En las provincias donde se cría la alpaca, y es el comercio de lanas la principal fuente de riqueza, con pocas excepciones, existe la costumbre del reparto antelado que hacen los comerciantes potentados, gentes de las más acomodadas del lugar.
Para los adelantos forzosos que hacen los laneros, fijan al quintal de lana un precio tan ínfimo, que el rendimiento que ha de producir el capital empleado excede del quinientos por ciento; usura que, agregada a las extorsiones de que va acompañada, casi da la necesidad de la existencia de un infierno para esos bárbaros. Los indios propietarios de alpacas emigran de sus chozas en las épocas de reparto, para no recibir aquel dinero adelantado, que llega a ser para ellos tan maldito como las trece monedas de Judas. ¿Pero el abandono del hogar, la erraticidad en las soledades de las encumbradas montañas, los pone a salvo? No...
El cobrador, que es el mismo que hace el reparto, allana la choza, cuya cerradura endeble, en puerta hecha de vaqueta, no ofrece resistencia: deja sobre el batán el dinero, y se marcha enseguida, para volver al año siguiente con la lista ejecutoria, que es el único juez y testigo para el desventurado deudor forzoso.
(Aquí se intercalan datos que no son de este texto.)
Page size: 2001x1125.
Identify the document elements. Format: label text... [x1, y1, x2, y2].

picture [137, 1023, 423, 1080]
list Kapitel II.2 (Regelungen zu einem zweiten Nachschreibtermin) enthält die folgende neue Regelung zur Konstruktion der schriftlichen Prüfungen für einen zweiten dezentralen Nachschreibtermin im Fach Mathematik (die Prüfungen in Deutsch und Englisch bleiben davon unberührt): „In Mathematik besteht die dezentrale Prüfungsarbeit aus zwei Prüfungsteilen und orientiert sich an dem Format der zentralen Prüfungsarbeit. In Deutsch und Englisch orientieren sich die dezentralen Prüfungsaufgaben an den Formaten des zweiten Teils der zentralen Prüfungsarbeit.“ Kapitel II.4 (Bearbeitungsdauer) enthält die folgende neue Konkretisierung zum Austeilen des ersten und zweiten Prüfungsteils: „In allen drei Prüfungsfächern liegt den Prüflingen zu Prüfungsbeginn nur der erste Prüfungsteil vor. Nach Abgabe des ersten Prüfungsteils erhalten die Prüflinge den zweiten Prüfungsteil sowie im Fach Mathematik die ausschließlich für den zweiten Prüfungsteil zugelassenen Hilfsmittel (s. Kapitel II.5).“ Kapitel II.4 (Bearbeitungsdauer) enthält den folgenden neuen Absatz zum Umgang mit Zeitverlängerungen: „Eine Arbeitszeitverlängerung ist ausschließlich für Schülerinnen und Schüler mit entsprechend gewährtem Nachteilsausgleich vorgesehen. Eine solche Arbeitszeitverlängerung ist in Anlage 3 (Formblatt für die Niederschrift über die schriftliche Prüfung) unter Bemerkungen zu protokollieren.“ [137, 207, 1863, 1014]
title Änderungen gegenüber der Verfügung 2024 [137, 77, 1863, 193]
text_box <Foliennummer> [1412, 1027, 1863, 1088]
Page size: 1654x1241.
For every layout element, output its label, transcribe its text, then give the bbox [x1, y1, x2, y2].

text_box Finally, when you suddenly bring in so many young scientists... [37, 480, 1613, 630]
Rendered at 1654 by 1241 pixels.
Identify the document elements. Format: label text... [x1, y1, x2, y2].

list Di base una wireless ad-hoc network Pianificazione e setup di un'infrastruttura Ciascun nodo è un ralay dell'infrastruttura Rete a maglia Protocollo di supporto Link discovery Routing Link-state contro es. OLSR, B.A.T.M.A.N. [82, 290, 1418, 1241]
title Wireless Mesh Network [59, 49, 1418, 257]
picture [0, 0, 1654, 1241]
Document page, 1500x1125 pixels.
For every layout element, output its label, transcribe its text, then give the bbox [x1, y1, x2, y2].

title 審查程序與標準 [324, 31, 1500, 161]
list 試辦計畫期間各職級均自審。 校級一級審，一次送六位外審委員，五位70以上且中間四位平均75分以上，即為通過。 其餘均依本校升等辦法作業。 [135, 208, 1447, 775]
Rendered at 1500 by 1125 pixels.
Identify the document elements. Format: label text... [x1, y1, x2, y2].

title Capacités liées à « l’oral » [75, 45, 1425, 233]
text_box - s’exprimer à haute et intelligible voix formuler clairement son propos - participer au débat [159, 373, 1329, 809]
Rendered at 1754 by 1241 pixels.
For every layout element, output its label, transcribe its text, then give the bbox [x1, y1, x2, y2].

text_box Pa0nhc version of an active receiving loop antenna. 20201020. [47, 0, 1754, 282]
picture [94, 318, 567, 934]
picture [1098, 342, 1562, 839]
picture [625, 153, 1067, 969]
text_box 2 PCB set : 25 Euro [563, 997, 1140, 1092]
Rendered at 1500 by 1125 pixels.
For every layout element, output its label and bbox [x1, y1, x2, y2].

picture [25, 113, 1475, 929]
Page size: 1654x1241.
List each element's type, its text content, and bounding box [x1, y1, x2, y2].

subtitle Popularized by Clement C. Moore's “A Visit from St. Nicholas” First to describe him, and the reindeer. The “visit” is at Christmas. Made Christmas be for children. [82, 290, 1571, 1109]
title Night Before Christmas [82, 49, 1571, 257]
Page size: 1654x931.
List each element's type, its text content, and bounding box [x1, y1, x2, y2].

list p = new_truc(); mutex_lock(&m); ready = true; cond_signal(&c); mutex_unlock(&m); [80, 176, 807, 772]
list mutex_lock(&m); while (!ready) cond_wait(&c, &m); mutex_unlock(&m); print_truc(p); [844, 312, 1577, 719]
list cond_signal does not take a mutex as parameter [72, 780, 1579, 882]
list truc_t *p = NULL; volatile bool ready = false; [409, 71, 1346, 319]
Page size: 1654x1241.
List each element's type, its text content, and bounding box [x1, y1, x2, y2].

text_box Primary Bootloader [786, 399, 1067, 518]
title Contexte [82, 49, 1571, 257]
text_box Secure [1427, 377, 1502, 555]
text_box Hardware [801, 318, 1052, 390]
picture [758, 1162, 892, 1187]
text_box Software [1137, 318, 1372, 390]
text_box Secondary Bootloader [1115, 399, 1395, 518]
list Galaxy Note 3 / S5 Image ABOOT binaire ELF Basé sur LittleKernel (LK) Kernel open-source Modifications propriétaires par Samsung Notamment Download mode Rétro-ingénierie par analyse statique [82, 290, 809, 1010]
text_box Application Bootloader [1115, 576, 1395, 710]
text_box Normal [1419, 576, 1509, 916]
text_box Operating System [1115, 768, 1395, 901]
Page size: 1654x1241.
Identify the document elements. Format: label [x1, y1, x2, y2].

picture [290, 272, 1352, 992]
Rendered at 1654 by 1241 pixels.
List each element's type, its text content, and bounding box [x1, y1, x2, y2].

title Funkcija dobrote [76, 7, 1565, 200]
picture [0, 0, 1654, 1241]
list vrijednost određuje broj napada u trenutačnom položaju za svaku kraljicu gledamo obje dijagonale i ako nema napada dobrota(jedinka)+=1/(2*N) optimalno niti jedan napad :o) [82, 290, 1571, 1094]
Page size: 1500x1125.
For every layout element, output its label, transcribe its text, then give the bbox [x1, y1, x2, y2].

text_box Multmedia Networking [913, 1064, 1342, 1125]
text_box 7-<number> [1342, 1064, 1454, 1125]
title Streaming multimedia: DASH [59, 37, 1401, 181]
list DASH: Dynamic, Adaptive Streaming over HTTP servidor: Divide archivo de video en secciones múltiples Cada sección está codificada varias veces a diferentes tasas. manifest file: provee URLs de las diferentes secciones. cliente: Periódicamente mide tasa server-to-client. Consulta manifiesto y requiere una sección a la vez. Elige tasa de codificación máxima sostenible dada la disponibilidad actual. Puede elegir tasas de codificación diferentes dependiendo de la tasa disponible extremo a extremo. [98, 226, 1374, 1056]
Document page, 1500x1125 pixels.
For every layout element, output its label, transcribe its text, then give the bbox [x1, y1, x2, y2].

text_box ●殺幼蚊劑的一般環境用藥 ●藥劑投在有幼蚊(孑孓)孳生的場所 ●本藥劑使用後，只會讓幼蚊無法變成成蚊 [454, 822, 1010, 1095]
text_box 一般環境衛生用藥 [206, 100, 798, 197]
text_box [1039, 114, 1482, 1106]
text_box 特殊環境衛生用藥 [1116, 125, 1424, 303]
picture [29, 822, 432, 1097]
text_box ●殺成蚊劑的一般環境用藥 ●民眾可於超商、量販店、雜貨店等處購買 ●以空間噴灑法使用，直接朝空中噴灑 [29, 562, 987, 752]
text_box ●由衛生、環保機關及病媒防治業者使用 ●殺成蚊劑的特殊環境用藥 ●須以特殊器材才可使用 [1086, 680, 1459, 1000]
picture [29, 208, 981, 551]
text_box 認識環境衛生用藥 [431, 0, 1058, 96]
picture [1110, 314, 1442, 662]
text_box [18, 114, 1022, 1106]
Cumplido el año se presenta el cobrador con su séquito de diez o doce mestizos, a veces disfrazados de soldados; y, extrae, en romana especial con contrapesos de piedra, cincuenta libras de lana por veinticinco. Y si el indio esconde su única hacienda, si protesta y maldice, es sometido a torturas que la pluma se resiste a narrar, a pesar de pedir venia para los casos en que la tinta varíe de color.
La pastoral de uno de los más ilustrados obispos que tuvo la Iglesia peruana hace mérito de estos excesos, pero no se atrevió a hablar de las lavativas de agua fría que en algunos lugares emplean para hacer declarar a los indios que ocultan sus bienes. El indio teme aquello más aún que el ramalazo del látigo, y los inhumanos que toman por la forma el sentido de la ley, alegan que la flagelación está prohibida en el Perú, mas no la barbaridad que practican con sus hermanos nacidos en el infortunio.
¡Ah! Plegue a Dios que algún día, ejercitando su bondad, decrete la extinción de la raza indígena, que después de haber ostentado la grandeza imperial, bebe el lodo del oprobio. ¡Plegue a Dios la extinción, ya que no es posible que recupere su dignidad, ni ejercite sus derechos!
El amargo llanto y la desesperación de Marcela al pensar en la próxima llegada del cobrador eran, pues, la justa explosión angustiosa de quien veía en su presencia todo un mundo de pobreza y dolor infamante.